BTN: Citi has focused heavily on the iPad. Are other tablets in your plans?
Weber: We started with the iPad because it's the tablet for which there is the greatest market share. As new devices become more popular, it will be important to have capabilities for customers wherever they are and for whatever they are using.
 How will tablets change the way consumers use payment cards?
The card data that you look at on the tablet is the same as in other venues, like mobile or the website. But on a tablet it's displayed in a way that's visually rich and makes you see the story inherent in the data.
 What have you found to be the difference between tablets and the website in terms of how they're being used, and how you respond with your content strategy?
When people come onto the website, they are looking to pay bills and do other chores, and often, when they are on the website, they don't have time to engage on broader content or read an article about finance. When people are using the tablet app, they may do a payment or two, but the content on the tablet is more educational and more appropriate to how the device is being used as an interactive information tool. So it's not as if this [information and interactive education] isn't available on the website, it's just not as prominent as it is on the tablet.
 What excites you personally about tablets?

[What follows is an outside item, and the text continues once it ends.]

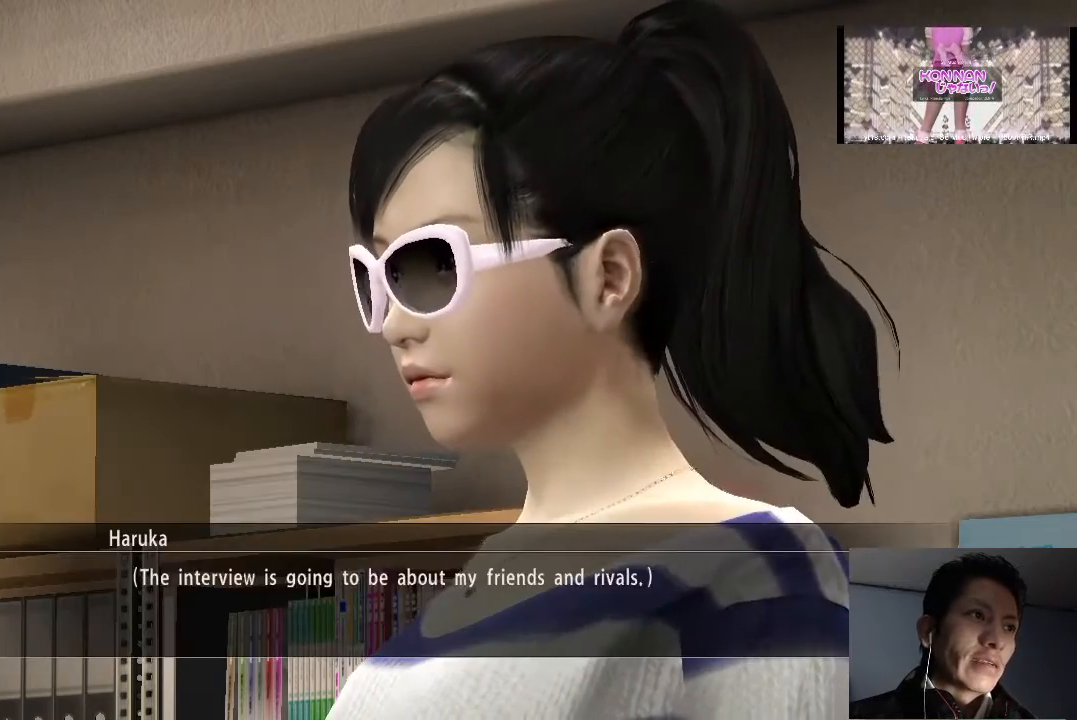
{"buttons": ["CROSS"], "left_stick": "center", "right_stick": "center", "events": [[67, "CROSS", "up"], [167, "CROSS", "down"], [200, "CROSS", "up"], [333, "CROSS", "down"], [367, "CROSS", "up"], [467, "CROSS", "down"]]}
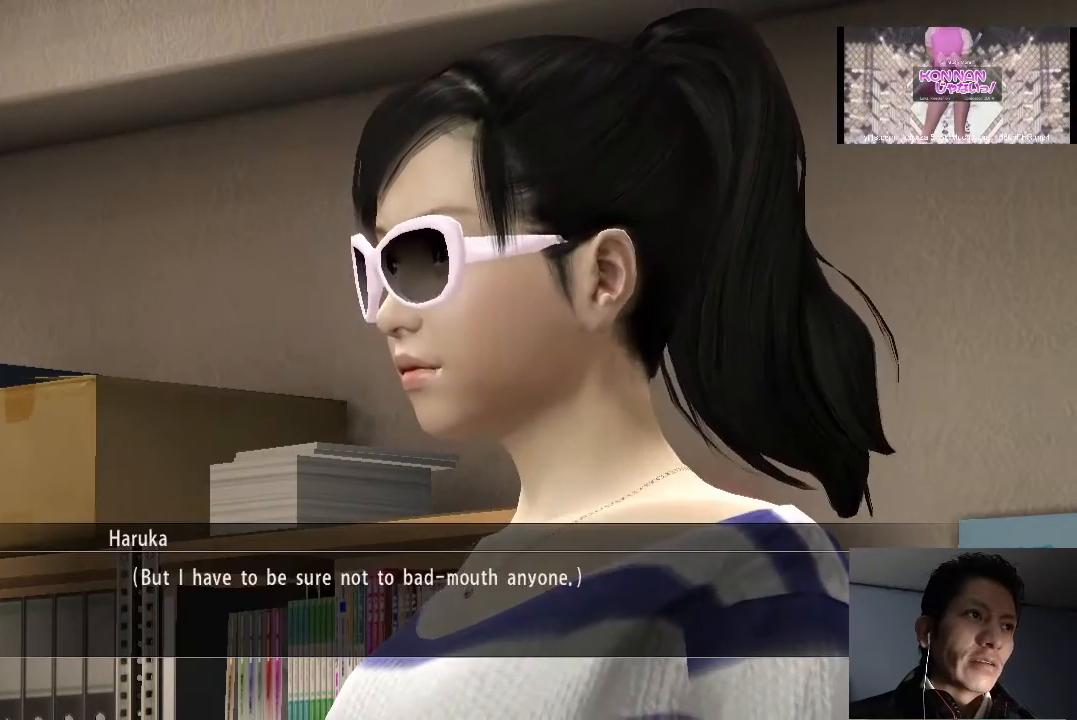
{"buttons": [], "left_stick": "center", "right_stick": "center", "events": [[33, "CROSS", "up"], [133, "CROSS", "down"], [167, "CROSS", "up"], [300, "CROSS", "down"], [333, "CROSS", "up"], [433, "CROSS", "down"], [500, "CROSS", "up"]]}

The sharing aspect that tablets provide is big. You can see that in the games. My daughter and I play Scrabble on tablets all the time. There's an interesting opportunity in this for financial services to leverage that ability of the tablet to easily connect you with someone else for financial purposes. Also, there are a lot of capabilities of the tablet that aren't being fully leveraged. There's the visual richness of the interface and the broader navigation gestures.
 Does the advanced user interface of the tablet make personal financial management apps pop?
The immersive aspect of the tablet is big. The fact the people use it when they have more time lends itself well to personal financial management, as opposed to the Internet, which is more traditional. The time that you are thinking about your spending and planning, those are the times when you are likely to be on a tablet. You can use the web for that kind of immersion, but the content is not quite as rich.